How the Artemis II Outlook Failure on the Way to the Moon Highlights Microsoft Reliability Concerns

2026-04-04T01:53:05.213Z·1 min read
An Artemis II astronaut reported having two Microsoft Outlooks -- and neither one working during the historic crewed lunar mission, highlighting technology reliability concerns in space exploration.

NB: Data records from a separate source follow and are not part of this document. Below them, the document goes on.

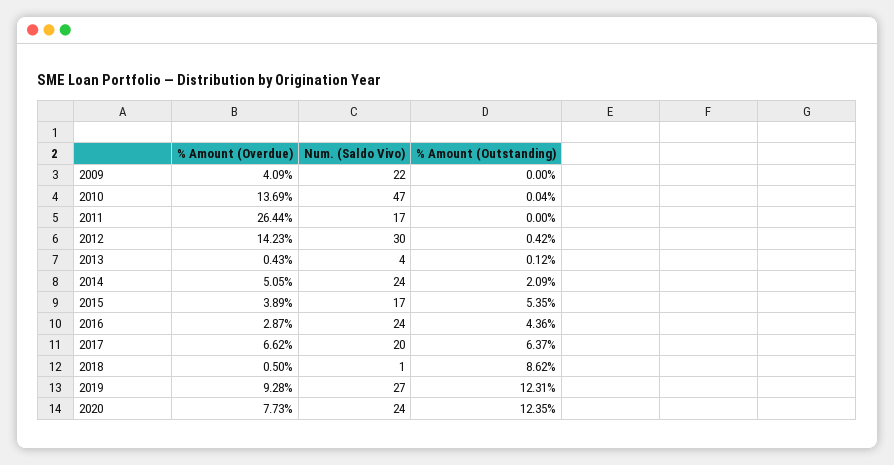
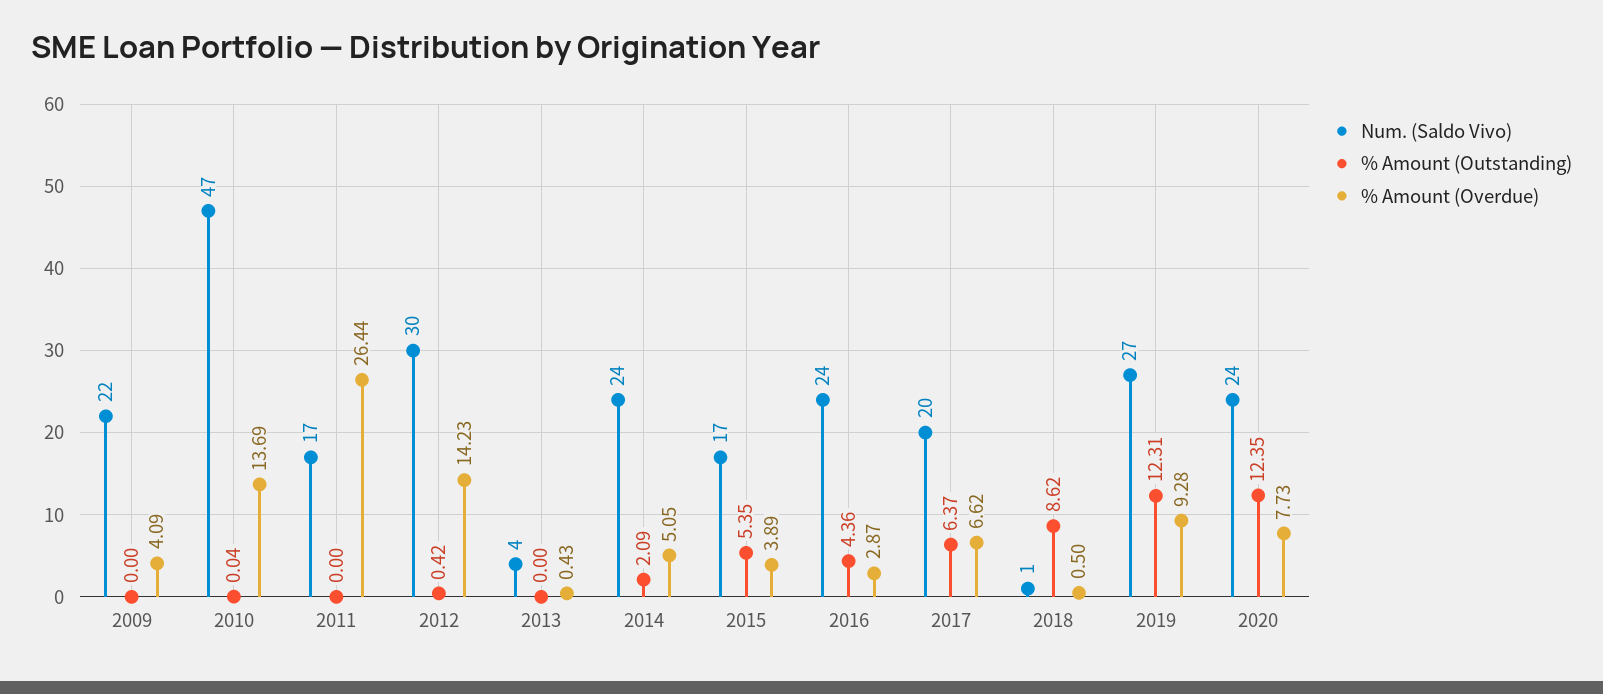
  {
    "% Amount (Overdue)": {
      "2009": 4.09,
      "2010": 13.69,
      "2011": 26.44,
      "2012": 14.23,
      "2013": 0.43,
      "2014": 5.05,
      "2015": 3.89,
      "2016": 2.87,
      "2017": 6.62,
      "2018": 0.5,
      "2019": 9.28,
      "2020": 7.73
    },
    "Num. (Saldo Vivo)": {
      "2009": 22,
      "2010": 47,
      "2011": 17,
      "2012": 30,
      "2013": 4,
      "2014": 24,
      "2015": 17,
      "2016": 24,
      "2017": 20,
      "2018": 1,
      "2019": 27,
      "2020": 24
    },
    "% Amount (Outstanding)": {
      "2009": 0,
      "2010": 0.04,
      "2011": 0,
      "2012": 0.42,
-     "2013": 0.12,
+     "2013": 0,
      "2014": 2.09,
      "2015": 5.35,
      "2016": 4.36,
      "2017": 6.37,
      "2018": 8.62,
      "2019": 12.31,
      "2020": 12.35
    }
  }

An Artemis II astronaut reported having two Microsoft Outlooks -- and neither one working during the historic crewed lunar mission, highlighting technology reliability concerns in space exploration.

The Incident

The astronaut's exact quote: "I have two Microsoft Outlooks, and neither one of those are working."

Why It Matters

NASA Software Dependencies

The fact that astronauts are running Microsoft Outlook in space reveals:

The Irony

Space Computing Challenges

Software in space faces unique challenges:

Bigger Picture

This incident, while humorous, raises serious questions about:

  1. Software reliability -- can we trust commercial software in critical missions?
  2. Vendor lock-in -- should NASA be dependent on Microsoft for communications?
  3. True redundancy -- same software twice is not a backup
  4. Space-ready software -- do we need purpose-built applications for space?

As humanity returns to the Moon and plans for Mars, the software running on those missions deserves the same engineering rigor as the rockets themselves.